Der neue Bundespräsident bekräftigt den „hohen Stellenwert und die Einzigartigkeit der Beziehungen“ Deutschlands zu Israel. Diese Einzigartigkeit hatte Bundeskanzlerin Angela Merkel in ihrer Rede vor dem israelischen Parlament vor vier Jahren nachgerade überhöht, indem sie den Ausdruck prägte: die besondere Verantwortung für Israel sei „Teil der Staatsräson“ in Deutschland. Die Bundesregierung fühle sich der „Sicherheit Israels verpflichtet“. Vor dem Hintergrund der aktuellen Bedrohungskulisse könnten sich aus diesem Diktum brisante Fragen ergeben, auf die Gauck Antworten finden muss.

Der Bundespräsident wird nicht vor der Knesset sprechen

Diesmal wird der Staatsgast aus Deutschland nicht vor der Knesset sprechen. Diese Ehre war Gaucks Vorgängern Johannes Rau und Horst Köhler vergönnt. Solche Auftritte zählten jedoch „nicht zur Besuchsroutine“ in Jerusalem, heißt es aus Schloss Bellevue. Man möge Gauck Zeit lassen, damit er auf dem diplomatischen Parkett Erfahrungen sammeln könne. Während der viertägigen Reise ist nur eine längere Ansprache geplant: Am Dienstagabend bei einem Staatsbankett.

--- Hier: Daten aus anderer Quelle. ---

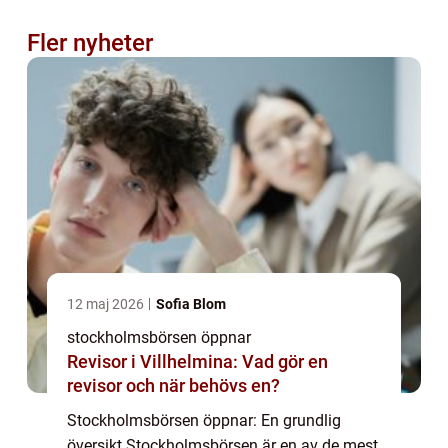
Fler nyheter
12 maj 2026
Sofia Blom
stockholmsbörsen öppnar
Revisor i Villhelmina: Vad gör en
revisor och när behövs en?
Stockholmsbörsen öppnar: En grundlig
översikt Stockholmsbörsen är en av de mest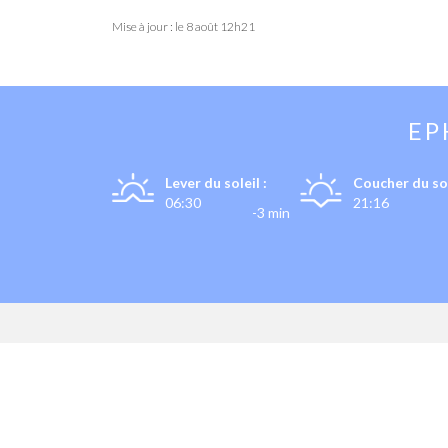
Mise à jour : le
8 août 12h21
EP
Lever du soleil :
Coucher du sol
06:30
21:16
-3 min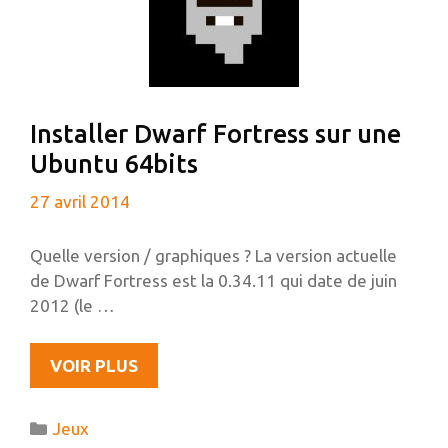
DEBIAN
Installer Dwarf Fortress sur une
Ubuntu 64bits
27 avril 2014
Quelle version / graphiques ? La version actuelle
de Dwarf Fortress est la 0.34.11 qui date de juin
2012 (le …
INSTALLER
VOIR PLUS
DWARF
FORTRESS
Catégories
Jeux
SUR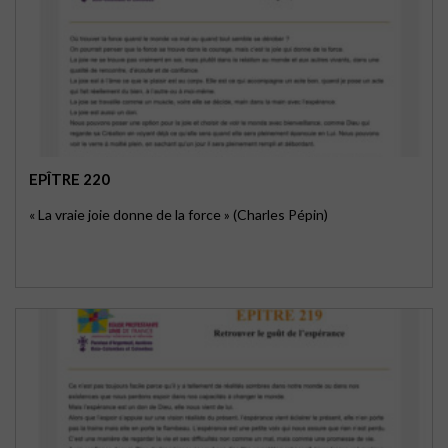
EPÎTRE 220
« La vraie joie donne de la force » (Charles Pépin)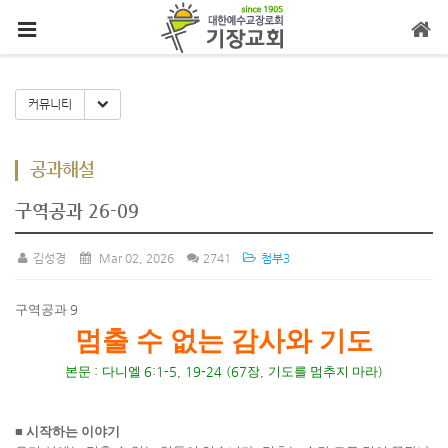
메뉴 건너뛰기
Toggle Dropdown
커뮤니티
공과해설
구역공과 26-09
김성경
Mar 02, 2026
2741
첨부3
구역공과
9
멈출 수 없는 감사와 기도
본문
:
다니엘
6:1-5, 19-24 (67
장
,
기도를 멈추지 마라
)
■
시작하는 이야기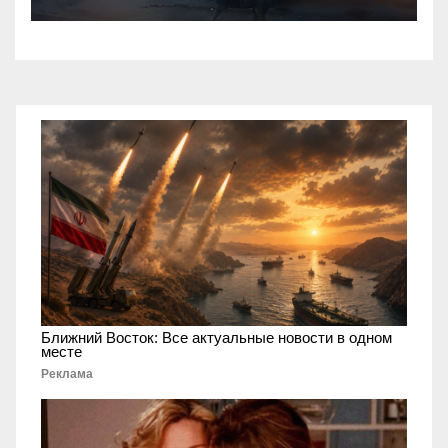
опасную скачку на лошади
по улицам города
Ближний Восток: Все актуальные новости в одном
месте
Реклама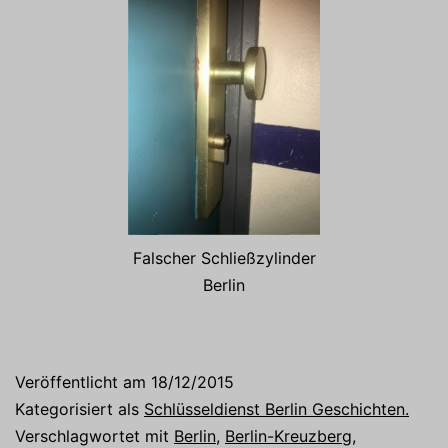
Falscher Schließzylinder
Berlin
Veröffentlicht am
18/12/2015
Kategorisiert als
Schlüsseldienst Berlin Geschichten.
Verschlagwortet mit
Berlin
,
Berlin-Kreuzberg
,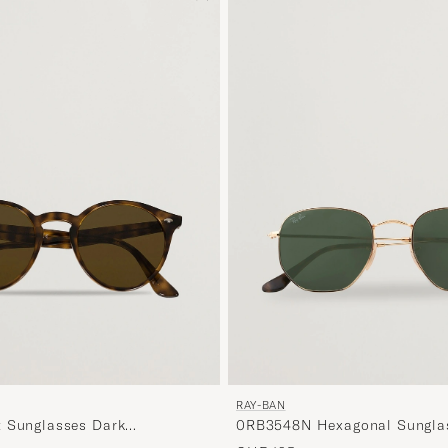
RAY-BAN
 Sunglasses Dark
0RB3548N Hexagonal Sungla
Brown
Gold/Green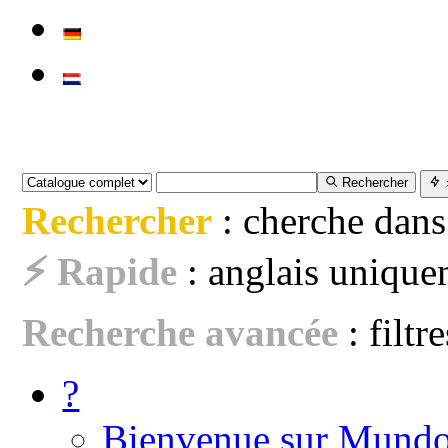
Rechercher
Rechercher
: cherche dans
⚡ Rapide
: anglais uniquem
Recherche avancée
: filtr
?
Bienvenue sur Mundo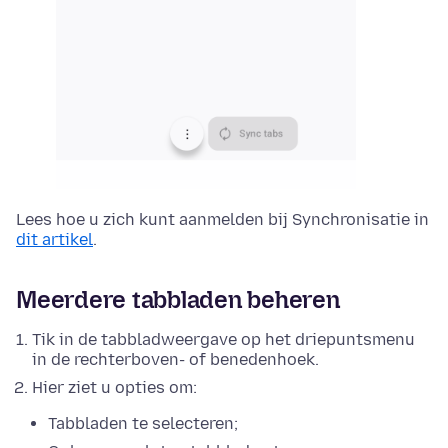
Lees hoe u zich kunt aanmelden bij Synchronisatie in
dit artikel
.
Meerdere tabbladen beheren
Tik in de tabbladweergave op het driepuntsmenu
in de rechterboven- of benedenhoek.
Hier ziet u opties om:
Tabbladen te selecteren;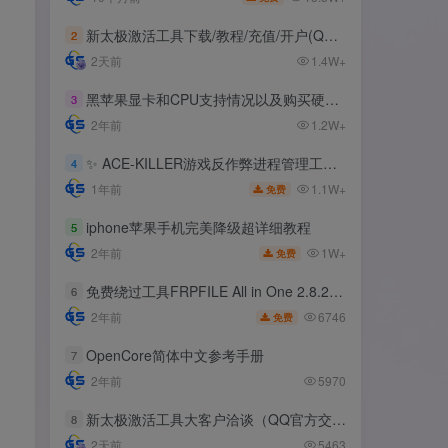
新太极激活工具下载/教程/充值/开户(QQ交流群号:523943346)
新太极激活工具下载/教程/充值/开户(QQ交流群号:523943346)
2
2
2天前
2天前
1.4W+
1.4W+
黑苹果显卡和CPU支持情况以及购买硬件防踩坑指南
黑苹果显卡和CPU支持情况以及购买硬件防踩坑指南
3
3
2年前
2年前
1.2W+
1.2W+
✨ ACE-KILLER游戏反作弊进程管理工具 ✨
✨ ACE-KILLER游戏反作弊进程管理工具 ✨
4
4
1.1W+
1.1W+
1年前
1年前
免费
免费
iphone苹果手机完美降级超详细教程
iphone苹果手机完美降级超详细教程
5
5
1W+
1W+
2年前
2年前
免费
免费
免费绕过工具FRPFILE All in One 2.8.2，支持iOS 12.5.3~14.8
免费绕过工具FRPFILE All in One 2.8.2，支持iOS 12.5.3~14.8
6
6
6746
6746
2年前
2年前
免费
免费
OpenCore简体中文参考手册
OpenCore简体中文参考手册
7
7
2年前
2年前
5970
5970
新太极激活工具大客户洽谈（QQ官方交流群：523943346）
新太极激活工具大客户洽谈（QQ官方交流群：523943346）
8
8
2天前
2天前
5463
5463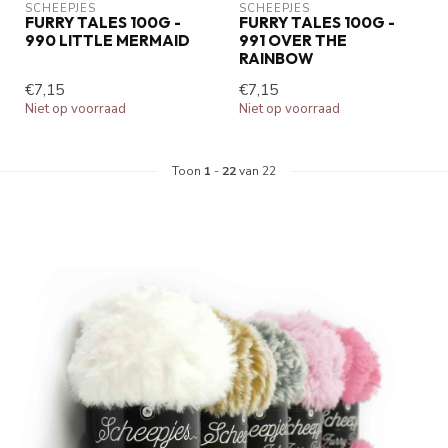
SCHEEPJES
SCHEEPJES
FURRY TALES 100G -
FURRY TALES 100G -
990 LITTLE MERMAID
991 OVER THE
RAINBOW
€7,15
€7,15
Niet op voorraad
Niet op voorraad
Toon
1
-
22
van 22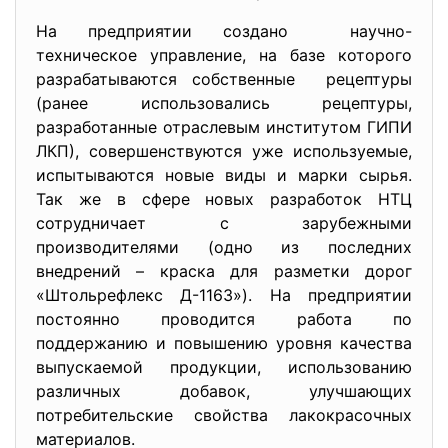
На предприятии создано научно-
техническое управление, на базе которого
разрабатываются собственные рецептуры
(ранее использовались рецептуры,
разработанные отраслевым институтом ГИПИ
ЛКП), совершенствуются уже используемые,
испытываются новые виды и марки сырья.
Так же в сфере новых разработок НТЦ
сотрудничает с зарубежными
производителями (одно из последних
внедрений – краска для разметки дорог
«Штольрефлекс Д-1163»). На предприятии
постоянно проводится работа по
поддержанию и повышению уровня качества
выпускаемой продукции, использованию
различных добавок, улучшающих
потребительские свойства лакокрасочных
материалов.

Zunächst besucht Gauck aber die Gedenkstätte Yad Vashem. Seine Visite endet am Donnerstag in vertrauter Umgebung. Dann besichtigt der frühere Pastor das Auguste-Victoria-Hospital auf dem Ölberg. Den Grundstein für die Klinik legte Kaiser Wilhelm II. Heute wird das Hospiz vom Lutherischen Weltbund betrieben.